(2)
O cervo
ia à frente do grupo, sua galhada de cabelos ondulando aos
sabores do vento. Atrás vinha a coelha, com passos curtos e
rápidos. E no fim da fila, vinha o corvo em silêncio. A
madrugada se aproximava, e eles ainda nem começaram a se
divertir.
'Bren',
perguntou a coelhinha cortando o silêncio, 'Para onde vamos
mesmo?', perguntou a coelha com uma voz fina e pequetita. 'Para o
Lupercal, Natasha', respondeu o cervo.
'No
Lupercal? Mas é onde ficam os lobos, não?', comentou
Natasha, sua voz falhando.
'Na
verdade, os lobos costumam ficar pelos Lupanares', pontuou o corvo.
'É,
mas os dois lugares são bastante próximos um do
outro!', argumentou a coelha.
'Pois é',
o cervo riu, 'E eu estava mesmo afim de cruzar caminho com uma loba.
Quem sabe eu tenha sorte hoje?'
Mas a
coelha Natasha não gostou muito daquela ideia. Encontrar-se
com lobos parecia ser algo assustador. Na verdade, toda essa
caminhada pelas ruas da Animalia era uma ideia quase que revulsiva
para ela. Mesmo assim, cá estava ela, pronta para caçar.

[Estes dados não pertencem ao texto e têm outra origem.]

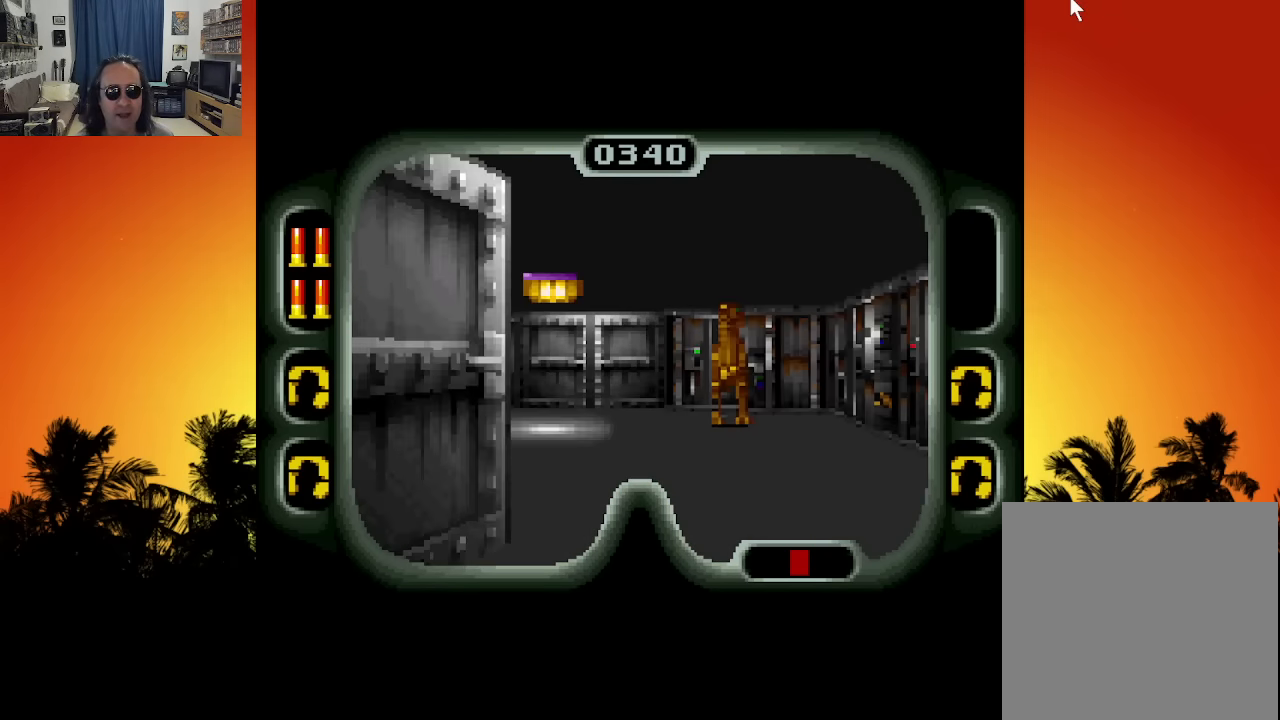
{"buttons": ["B", "DPAD_DOWN"], "left_stick": "center", "right_stick": "center", "events": [[50, "B", "up"], [183, "DPAD_RIGHT", "down"], [383, "DPAD_DOWN", "down"], [400, "DPAD_RIGHT", "up"], [450, "B", "down"]]}
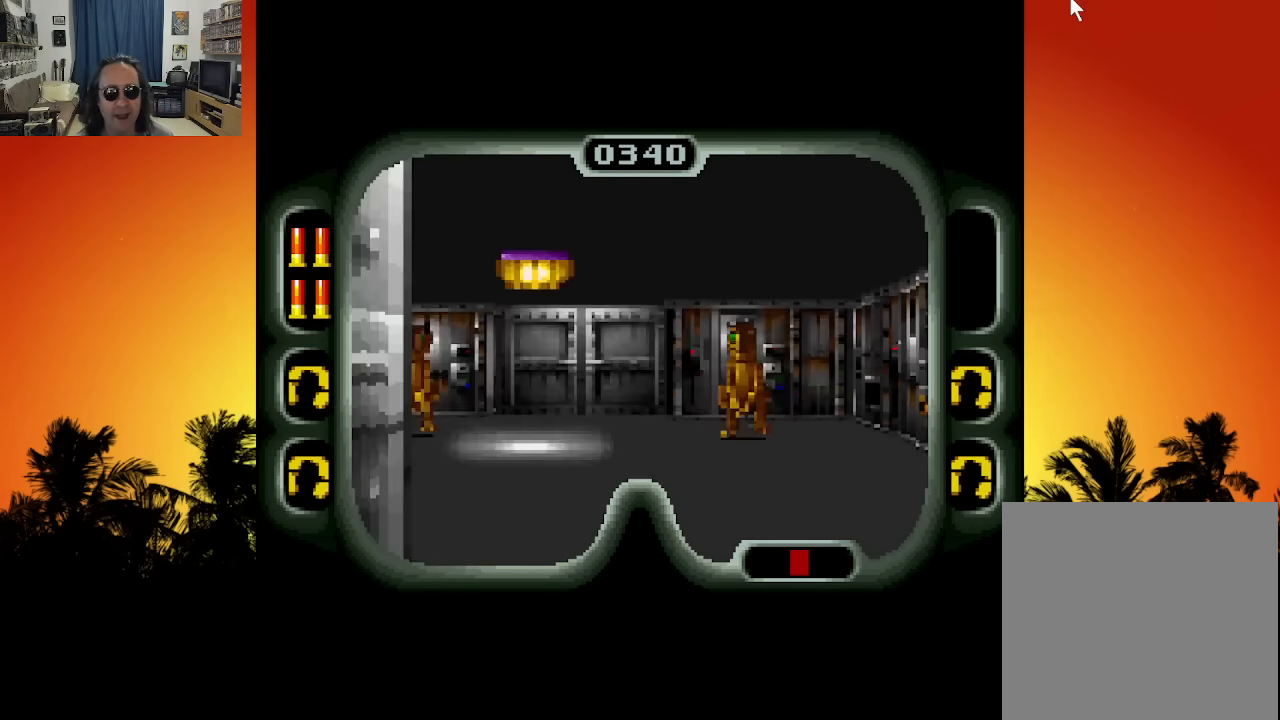
{"buttons": [], "left_stick": "center", "right_stick": "center", "events": [[50, "B", "up"], [100, "DPAD_DOWN", "up"], [116, "B", "down"], [250, "B", "up"], [333, "B", "down"], [450, "B", "up"]]}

Usava uma sainha bem curta e acetinada, com estilo agressivo e pontas
ousadas. A saia deixava à mostra grande parte de suas longas e
bem talhadas pernas. Porém, toda essa aparência de marra
e atitude ficava só como faixada, pois qualquer um podia ver a
timidez transbordando naquela coelhinha. Ela mantinha os ombros
arqueados para baixo, formando uma elipse murcha, e toda hora
apertava os dedos da mão esquerda com insegurança. Seus
olhinhos rosados andavam de um lado para o outro, como o medo
infantil de que estivesse fazendo algo errado, feito comer a
sobremesa antes da refeição ou ficar acordada até
o horário indevido. Assim, vestia aquela saia curta como um
escudo, um reforço para empoderá-la com um pouco mais
de atitude e determinação. Com as coxas de fora, pisava
forte, como se com tais pisadelas pudesse esmagar sua timidez e
mostrar-se completamente forte e cheia de si. O resultado final era
como uma caricatura grosseira e cômica, com Natasha
samborilando para lá e para cá nos paralelepípedos
disformes das ruas escuras.
Na rua ao
lado deles, o bando de cães e gatos dançava no escuro,
todos completamente absortos em seus movimentos. No centro, a cadela
e a gata se deixavam perder uma nos cabelos da outra, suas formas se
dissolvendo no escuro. 'Já é a terceira vez que vejo
esse grupo de cães e gatos se agarrando', riu-se o corvo,
apontando com o bico o bando de animais a se tocar na rua à
frente'.
'Antes de
reclamar, bem que você podia fazer alguma coisa para ajudar,
não é Kish?', falou o cervo Bren. 'Por que não
abre essas asas e voa um pouco para dizer onde nós estamos?'.
'Nenhuma
asa voa mais alto que a noite em Animália', riu o corvo, 'Se
eu alçar voo, me perderei para além de qualquer
retorno. Porém, creio que posso ser de um outro auxílio',
e virando-se para o grupo de cães e gatos, grasnou,
'Senhoritos e senhoritas, será que poderiam nos ajudar?'.
Os cães
e gatos pararam subitamente o que faziam e fitaram, um tanto
perplexos, o trio de animais à frente deles. Os cães
repuxaram os cantos das bocas e mostraram os dentes, desgostosos por
terem tido o lazer deles perturbado de forma tão deselegante.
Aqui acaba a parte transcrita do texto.